What We Know, Royal College of Music & Drama 

February 18, 2019 by
How should you deal with death? Pamela Carter and her play What We Know was a surprising little treat at our Royal Welsh, with fine acting and well though out script. We see everything appears well with Jo and Lucy making dinner, with talk of cooking, life and their relationship. Only things go off kilter when Jo disappears and a teenage girl hurtles out of their refrigerator…
This is where we begin to judge Lucy, not been able to deal with death of Jo, who has only been in her mind within the opener of the play. Only now she has a dinner party with a random selection of friends. Its takes the Teenager character for us to begin in grasp just what is going on between reality and another person’s perception. We bid farewell to the odd teenage girl, as we then meet her guests to the party. We discover insights about death from each of the guests who each seem to want Lucy to deal with her demons, though each in their own way.
Carter has written a marvellous show here. There is much to digest in this piece as each scene with new characters, adds more layers to ever-increasing enjoyment. The set by Jin Noh is a simple kitchen set up (with real food cooking), surrounded by flurries of paper flowers, seen at the entrance to the space, crammed within a beam and hanged above the dining table. I’ll assume the flowers represent hope from Lucy? Sound design by Nathan Williams is quiet and moody, at times as if there at all. Direction by Debbie Hannan helps this brief play blossom into a well oiled machine, with some nice surprises along the way.
The most praise has to go to the actors, the play belonging very much to Lucy, here played by Abbie Hern. In a considered performance, Hern makes a sympathetic soul out of Lucy, who is not really functioning in her grief, let alone in making a dinner party. Paul Brown is Jo, a sort of vision by Lucy, who appears to love her and goes into deep conversations with her. It’s a brief role, though it does break us into the show, giving us a better understanding of what was their relationship. The Teenager here is taken on by Lilly Tukur, a strange and amusing mix of Ellen Page, amongst other actresses. Tukur makes a lot out of this causal character, the monologue about seeing a dead body in a pond lingered in the mind for a long time, as we questioned it’s relationship to Lucy’s own horrors.

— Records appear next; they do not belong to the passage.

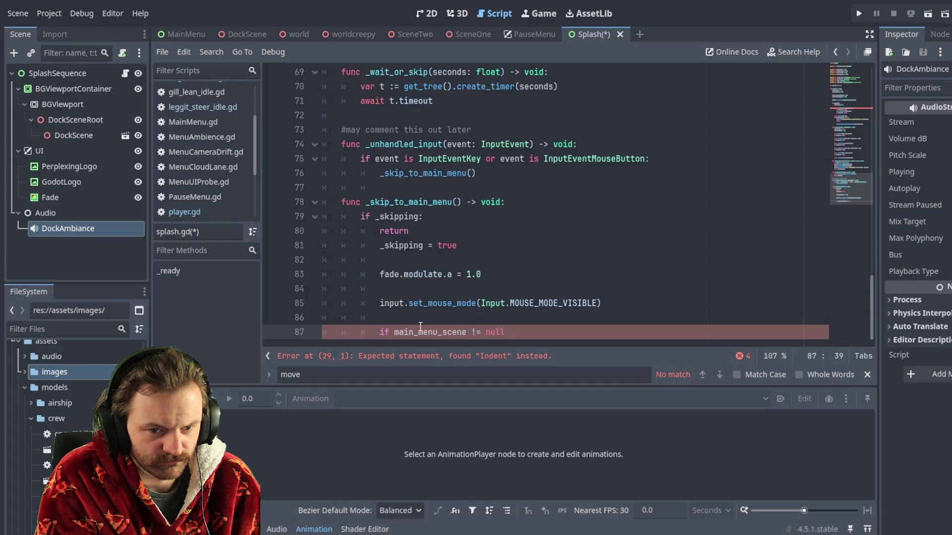
pyautogui.press('Return')
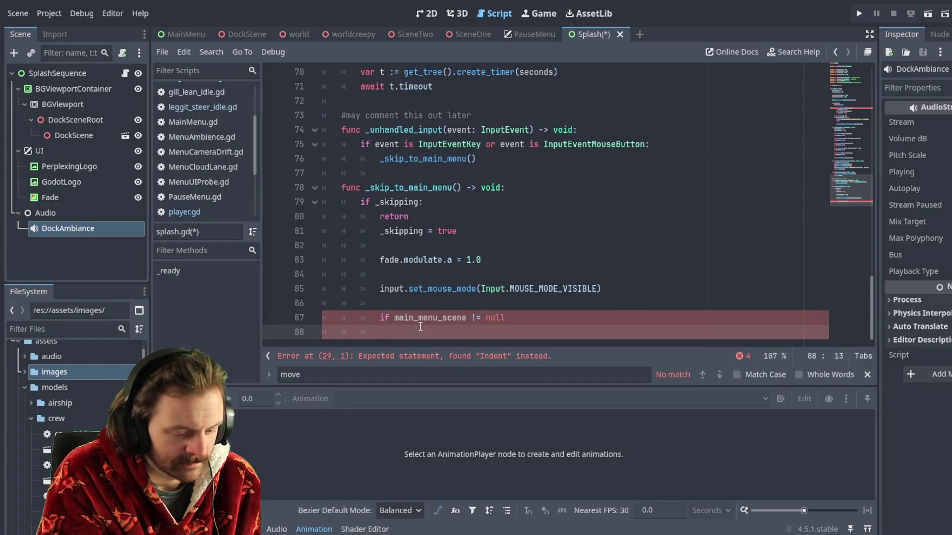
pyautogui.write('get')
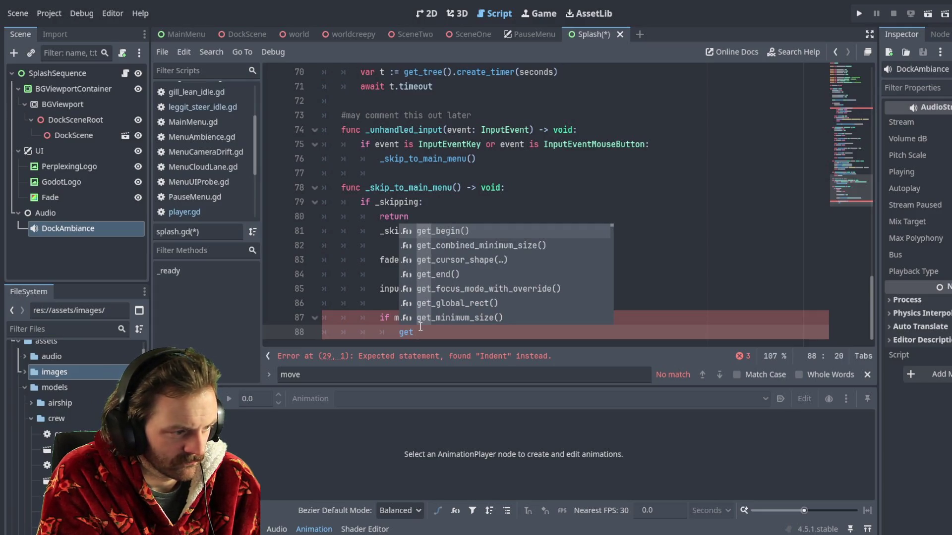
pyautogui.write('_tre')
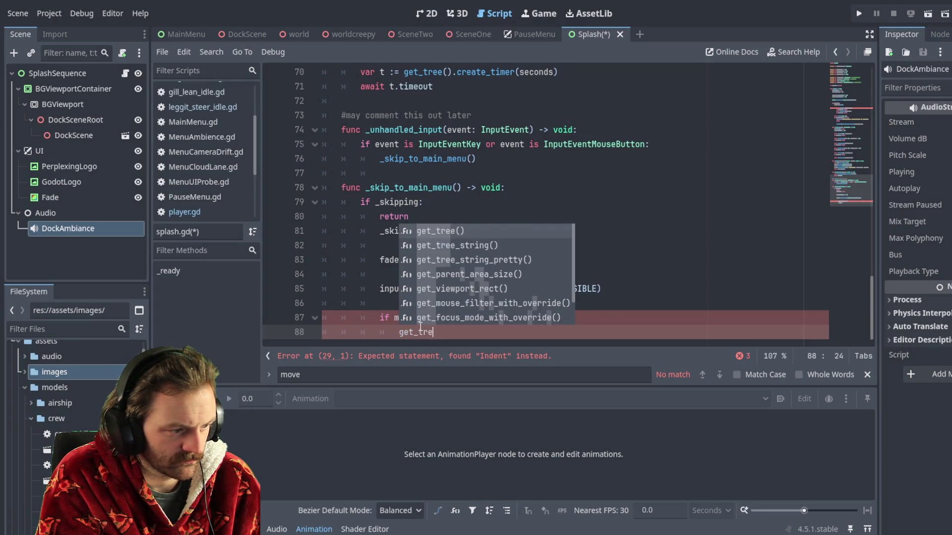
pyautogui.write('e()')
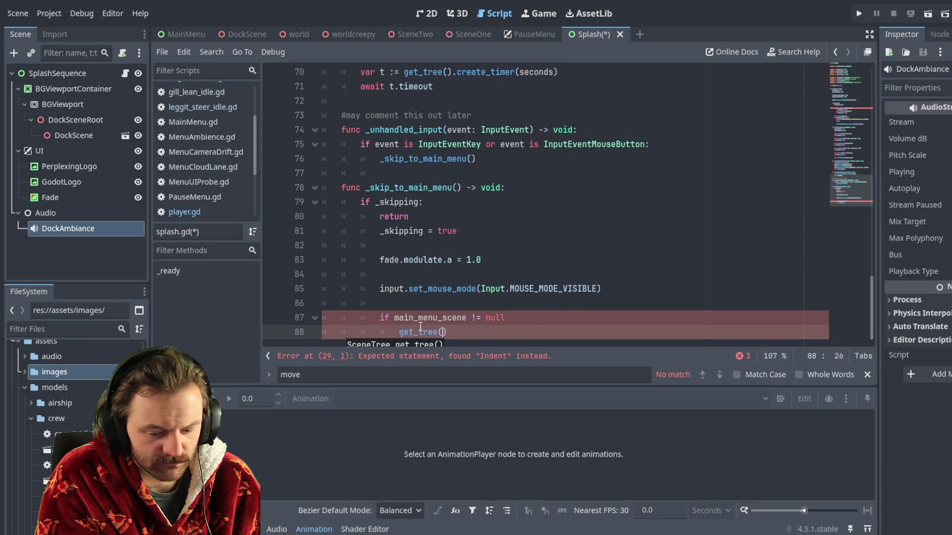
pyautogui.write('.')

Alex Wanebo played Helen, a woman involved with the paramedics who approached Jo in his hour of need. This is a super portrayal of a flaky character, who has a lot of heart and is pleasant all round. Cal is another guest, played by the adorable Gabriel Scott, who is the kind-hearted and delightful friend of Lucy’s from days at uni. Stealing the show was Lucy Reynolds with Charlie, the lesbian neighbour, with highly varying views on how to deal with grief, contrasting drastically with the other guests and their own thoughts. The part feel like something out of Alan Bennett and is played off for laughs, yet Reynolds makes the role her own with silly glasses, stiff mannerisms and the most deliciously barbed remarks and comebacks. Many a laugh was had with this character and Reynolds appears to have a blast with it. Just the sort of no-nonsense authority figure that needs to drill into Lucy a healthy dose of reality.
The themes that lie with this play have much to say about bereavement, delivered in a fresh new theatrical style.
I can declare that What We Knows has become the surprise hit of the season.
Royal Welsh College continues with New 2019, with performances of Turbines, Kasimir & Karoline, Loam & Between Eternity and Time from 19th to the 21st March 2019. Also on tour to the Gate Theatre, London.